Consequently a simple and reliable method of screening certain populations, namely high-risk groups, is needed. The choice of screening method will depend on its ability to achieve a specific objective: to include patients with OSA for appropriate sleep testing; to detect those with more severe disease prompting diagnosis and treatment; and to exclude patients without OSA or those without moderate/severe OSA whose evaluation and treatment is less pressing. Such screening methods are increasingly important due to the growing number of suspected OSA patients being referred to sleep clinics. Numerous clinical prediction models have been developed based upon self-reported symptoms, demographics, anthropometric variables, and comorbidities.7, 8 One tool commonly used to identify patients with potential sleep disorders is the Epworth Sleepiness Scale (ESS), but the ESS was developed to measure propensity for sleep onset rather than the likelihood of sleep disordered breathing.9, 10 A recently proposed screening method is the STOP-Bang questionnaire,11 a scoring model consisting of eight Yes/No questions (score: 1/0, with scores ranging from a value of 0 to 8), which make it a potentially simple and easy to use screening method. A score of ≥3 has shown a high sensitivity (83.6%) for detecting OSA in a surgical population, but also in detecting moderate and severe OSA (92.9% and 100%, respectively).11

We assume that increasing the number of risk factors for OSA, as reflected in the STOP-Bang questionnaire, increases the probability of having OSA but also increases the likelihood of having other severe diseases. We hypothesize that using the STOP-Bang questionnaire in a sleep medicine clinic may show a correlation between the model and the severity of OSA, allowing us to determine a set of predicted probabilities for different disease severities. This could ultimately enable clinicians, in sleep medicine clinics, to make more reasoned decisions about inclusion, exclusion or the prioritization of patients for diagnostic and therapeutic evaluations.
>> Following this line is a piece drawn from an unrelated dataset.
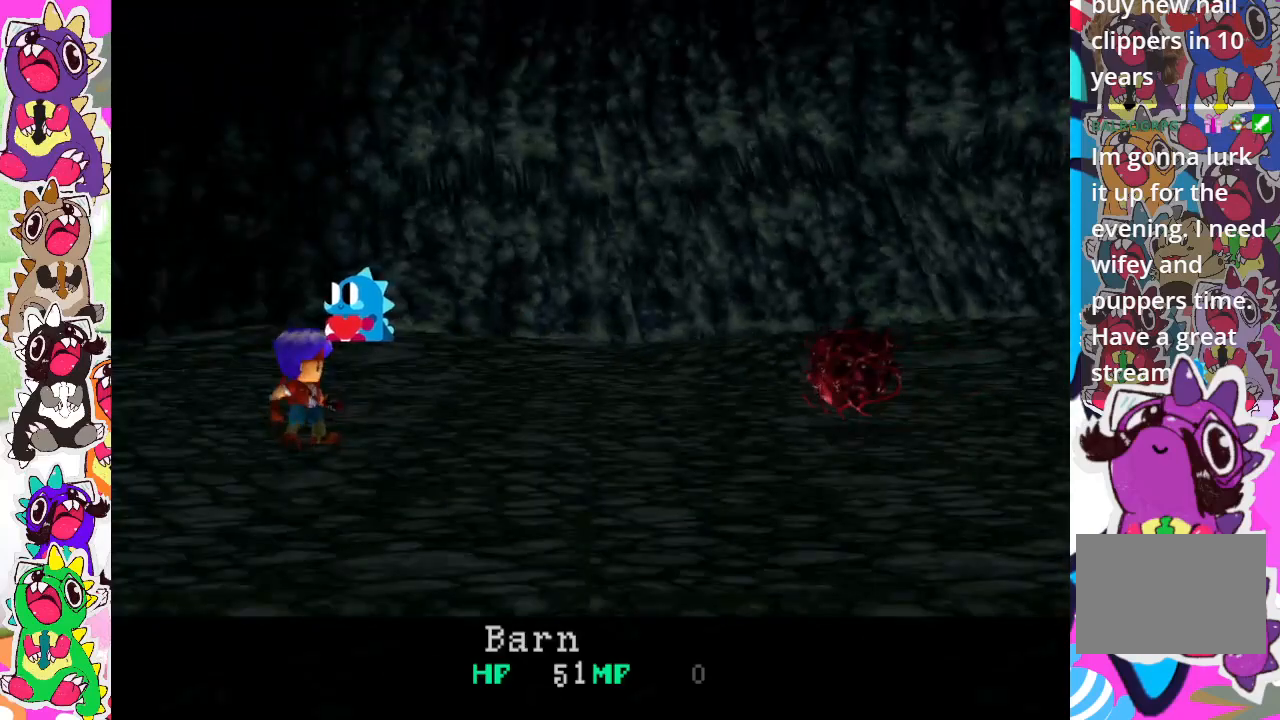
{"buttons": ["CROSS"], "left_stick": "center", "right_stick": "center", "events": [[83, "CROSS", "up"], [233, "CROSS", "down"], [350, "CROSS", "up"], [500, "CROSS", "down"]]}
The Portuguese version of the STOP-Bang questionnaire was obtained using the following stages: translation; back translation; comparison of the back translation with the original English version by a committee; and usage with bilingual individuals. Two independent translators translated the original questionnaire11 into Portuguese and two other independent translators did the back translations. A committee whose members were fluent in English fused the back-translated versions into a single one and compared it to the original English version. Every individual question was analyzed according to the methods described.12 The committee made the necessary adjustments and approved a final Portuguese version (Annex 1). In order to evaluate the equivalence between the original English and the Portuguese version, 13 bilingual individuals completed both versions, first the original version and, after a week, the Portuguese version. Questions relating to the STOP portion were read and answered by the individuals, and age, gender, weight, height and neck circumference were measured and recorded in order to fill the Bang portion of the questionnaire. Correlations between the scores obtained by both versions were calculated.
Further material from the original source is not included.